Einen neuen Weg geht die Klinik für Lungenheilkunde bei der Behandlung von Tumorpatientinnen und Tumorpatienten mit einer oralen Tumortherapie. Im Gegensatz zur intravenösen Zytostatikatherapie, für die ein stationärer oder zumindest ein tagesklinischer Aufenthalt im Krankenhaus notwendig ist, werden orale Tumortherapeutika von Patientinnen und Patienten zu Hause eingenommen.
Die Nebenwirkungen oraler Tumortherapien sind nicht harmloser als die Nebenwirkungen intravenöser Tumortherapien. Daher ist ein umfangreiches Wissen der Patientinnen und Patienten über exakte Einnahmevorgaben, Nebenwirkungen oder auch Wechselwirkungen, z.B. mit Nahrungsmitteln, enorm wichtig und mitunter therapieentscheidend. Um diese Wissensvermittlung zu gewährleisten, wurde das betreuende Team auf der onkologischen Lungenstation D 3.1 im Sinne einer interdisziplinären Zusammenarbeit erweitert. Die Patienteninformation- und schulung läuft in nachfolgend erläuterten Schritten ab.
Anfangs wird die Patientin bzw. der Patient von behandelnden Fachärztinnen und Fachärzten über die orale Tumortherapie aufgeklärt und es werden die Wichtigkeit der exakten Einnahme, mögliche Nebenwirkungen sowie das richtige Verhalten bei Nebenwirkungen etc. betont. Während des stationären Aufenthaltes wird die Patientin bzw. der Patient auf das Medikament eingestellt.
Zeitnah erfolgt ein zweites Gespräch mit der Patientin bzw. dem Patienten und zwar durch klinische Pharmazeutinnen und Pharmazeuten unserer Krankenhausapotheke. Diese erläutern alles Wissenswerte rund um die exakte Einnahme der oralen Tumortherapie. Bei diesem Gespräch kann auf erste Fragen eingegangen werden, die sich nach dem Gespräch der Patientin bzw. des Patienten mit den Fachärztinnen und Fachärzten der Klinik ergeben. Im Anschluss bekommt die Patientin bzw. der Patient ein Infoblatt für die orale Tumortherapie mit nach Hause (bisher wurden sechs Infoblätter für die gängigen Medikamente erstellt).

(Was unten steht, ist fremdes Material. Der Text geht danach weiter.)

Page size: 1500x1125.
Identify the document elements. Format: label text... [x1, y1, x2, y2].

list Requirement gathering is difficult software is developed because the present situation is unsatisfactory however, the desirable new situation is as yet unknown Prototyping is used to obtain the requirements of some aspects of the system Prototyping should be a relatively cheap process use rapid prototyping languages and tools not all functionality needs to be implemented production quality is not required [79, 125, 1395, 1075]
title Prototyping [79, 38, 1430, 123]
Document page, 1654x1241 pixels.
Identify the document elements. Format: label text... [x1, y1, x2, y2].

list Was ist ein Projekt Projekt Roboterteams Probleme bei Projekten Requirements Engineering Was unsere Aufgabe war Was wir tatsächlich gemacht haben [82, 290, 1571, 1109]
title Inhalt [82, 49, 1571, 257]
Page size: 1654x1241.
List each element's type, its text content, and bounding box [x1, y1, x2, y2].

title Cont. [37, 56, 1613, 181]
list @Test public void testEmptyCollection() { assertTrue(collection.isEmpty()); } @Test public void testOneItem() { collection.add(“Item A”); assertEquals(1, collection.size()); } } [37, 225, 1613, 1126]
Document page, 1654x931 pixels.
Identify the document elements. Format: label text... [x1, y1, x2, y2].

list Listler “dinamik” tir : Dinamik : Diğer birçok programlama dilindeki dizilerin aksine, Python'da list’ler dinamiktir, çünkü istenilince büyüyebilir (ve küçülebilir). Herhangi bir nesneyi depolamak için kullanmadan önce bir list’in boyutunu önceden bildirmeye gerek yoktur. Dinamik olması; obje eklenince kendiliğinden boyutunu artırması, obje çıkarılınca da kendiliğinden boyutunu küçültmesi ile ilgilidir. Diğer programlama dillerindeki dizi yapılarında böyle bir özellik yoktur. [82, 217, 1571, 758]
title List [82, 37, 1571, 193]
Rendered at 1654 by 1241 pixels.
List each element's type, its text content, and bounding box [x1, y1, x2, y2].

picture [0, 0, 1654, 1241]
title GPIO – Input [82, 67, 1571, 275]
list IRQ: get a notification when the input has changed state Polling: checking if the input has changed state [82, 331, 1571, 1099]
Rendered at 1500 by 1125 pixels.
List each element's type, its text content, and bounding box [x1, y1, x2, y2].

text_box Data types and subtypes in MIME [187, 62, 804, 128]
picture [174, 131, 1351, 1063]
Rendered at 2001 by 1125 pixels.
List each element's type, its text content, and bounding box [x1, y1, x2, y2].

Ist die Patientin bzw. der Patient damit einverstanden, so wird zusätzlich deren oder dessen jeweilige Stammapotheke verständigt und das Infoblatt dort hinterlegt.
Da man aus Erfahrung weiß, dass so manche Fragen, die sich für Patientinnen und Patienten ergeben, nicht bei der Visite gestellt, sondern zwischendurch an die Pflege herangetragen werden, wurde auch das Pflegepersonal stärker in den Schulungs- und Informationsprozess eingebunden. 20 diplomierte Pflegekräfte wurden durch Ärztinnen und Ärzte sowie durch die klinische Pharmazie umfassend zum Thema orale Tumortherapeutika informiert und geschult.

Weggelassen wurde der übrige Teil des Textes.